Published On: Tue, Mar 5th, 2019

Hospital-director Klarenbeek explains tariff increase

Minister VSA Emil Lee with SMMC Management & Board in Parliament 4 Mar 2019

PHILIPSBURG – The new general hospital is a non-profit organization that aims to realize just 1.5 percent profit on top of costs to enable future investments, St. Maarten Medical Center director Kees Klarenbeek told parliament in a meeting on Monday afternoon.

Klarenbeek also highlighted the need to increase the hospital tariffs by a seemingly astonishing 41.83 percent. He showed that medical costs have outpaced inflation over the past three years. In 2017 costs went up 8.2 percent while inflation was 2.8 percent. In 2018 medical care became 8.2 percent more expensive against an inflation rate of 3.1 percent. For this year, the projected increase is 7.8 percent while inflation will remain at 2.8 percent.

Klarenbeek said that the majority of the tariffs SMMC uses were established in 2004 at 70 percent of the tariffs used by the St. Elisabeth Hospital (Sehos) in Curacao. Prices for new procedures introduced after 10-10-10 are identical to those at Sehos.

In 2004, SMMC charged 959.90 guilders for the amputation of a lower leg, while Sehos charged 1,750 guilders. In 2018, with the new tariffs in place, the cost at SMMC went up to 1,350.50, but the prices at Sehos also went up to 2,121.16 guilders. The charge at the SMMC is the same for public and privately insured patients; tourists pay a higher price: 2,450 guilders.

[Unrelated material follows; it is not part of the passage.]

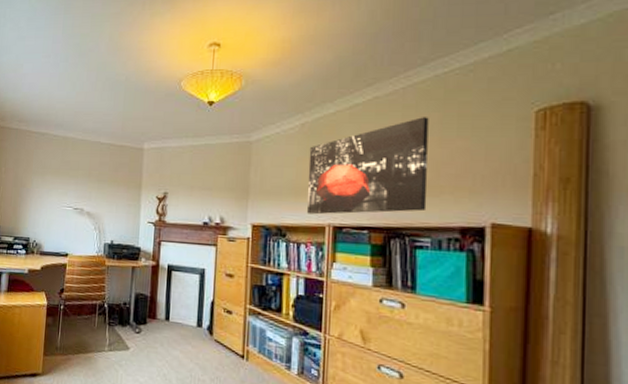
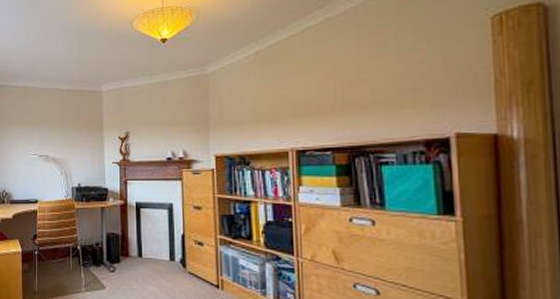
wall art: present [307,117,429,215] -> none [265,33,389,141]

Klarenbeek said that SMMC managed to keep tariff increases for residents at the level of general inflation through a series of cost cutting measures. Specialists are on the SMMC-payroll, their salaries have been fixed during the 2013-2018 period and medical costs have been reduced by one million guilders.

An aggressive purchasing plan reduced medical supplies and preventive maintenance costs were also brought under control. The hospital furthermore reduced the costs for housing and cars for visiting specialists and the costs for external consultancy services. Insurance premiums were also brought down.